> _STUDY TEXT_
Whether you’re climbing the corporate ladder or running your own show, here are five ideas to position yourself for success as a thought leader this year.
Raise Your Hand: No matter which industry or community you’re in, there is likely to be a dearth of leaders willing to roll up their sleeves or take the helm. Check out your industry association, community boards or conference committees and raise your hand for a role in getting or keeping things on track. If you’re a lawyer, try the Bar Association either locally or nationally. If there are standards committees, legislative groups or regulatory boards in your field, look for opportunities to share your ideas and expertise. Yes, even if the only role available is Secretary, you should get involved and make a difference. Taking meeting minutes allows you to shape the message and place your imprint on what gets decided.
Raise Your Voice: There are bound to be a few issues this year that really matter to the decision-makers in your industry or community. Why not weigh in on those in a way that both showcases your expertise and keeps you top of mind with those that matter? This could include writing an Op-Ed, submitting an article to an industry journal or community newspaper, writing a post on LinkedIn Pulse or speaking with a reporter who is writing about the issue. Whichever you choose, it is important to craft a few key points that are timely, memorable and thoughtful. When you resonate with your audience, they will extend your reach by sharing your ideas widely.

> _PROBLEM SET_
1 – According to the thought-leadership text, what does taking meeting minutes allow you to do?
2 – Rewrite the part of the thought-leadership text that begins at the words "Whether you’re climbing" and stops after "leader this year.", changing "corporate ladder" to "career ladder".
3 – Translate this sentence from the thought-leadership text into Spanish: "Whichever you choose, it is important to craft a few key points that are timely, memorable and thoughtful."

Pictured people or hands with joints:
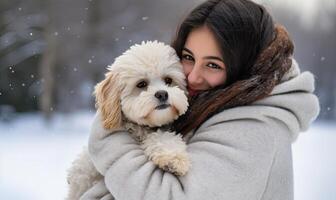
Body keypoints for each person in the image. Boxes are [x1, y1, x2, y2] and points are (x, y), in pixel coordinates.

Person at [79, 0, 320, 199]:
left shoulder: (253, 129)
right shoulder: (207, 106)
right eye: (188, 57)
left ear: (245, 68)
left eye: (213, 65)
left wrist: (108, 137)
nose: (192, 77)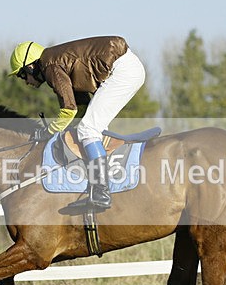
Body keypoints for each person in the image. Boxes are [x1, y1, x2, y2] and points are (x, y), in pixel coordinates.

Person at [8, 36, 146, 211]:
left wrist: (47, 132)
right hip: (125, 67)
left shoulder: (51, 67)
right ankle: (99, 185)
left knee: (88, 130)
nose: (26, 82)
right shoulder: (57, 63)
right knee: (89, 128)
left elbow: (69, 110)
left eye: (22, 75)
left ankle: (101, 192)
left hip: (123, 70)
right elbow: (80, 108)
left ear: (31, 66)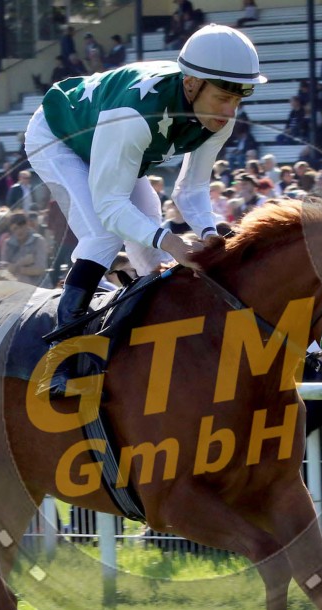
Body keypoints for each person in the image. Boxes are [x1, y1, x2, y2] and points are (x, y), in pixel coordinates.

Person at [25, 24, 266, 393]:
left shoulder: (218, 117)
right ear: (191, 84)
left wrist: (208, 233)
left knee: (149, 240)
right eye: (222, 98)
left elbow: (191, 190)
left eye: (238, 99)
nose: (230, 110)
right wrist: (172, 242)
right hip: (59, 137)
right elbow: (109, 207)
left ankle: (156, 337)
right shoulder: (136, 115)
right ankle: (59, 361)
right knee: (104, 233)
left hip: (109, 137)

> _ANSWERS BY ITEM NUMBER_
1 – It allows you to shape the message and place your imprint on what gets decided.

2 –
Whether you’re climbing the career ladder or running your own show, here are five ideas to position yourself for success as a thought leader this year.

3 – Sea cual sea la opción que elija, es importante elaborar algunos puntos clave que sean oportunos, memorables y reflexivos.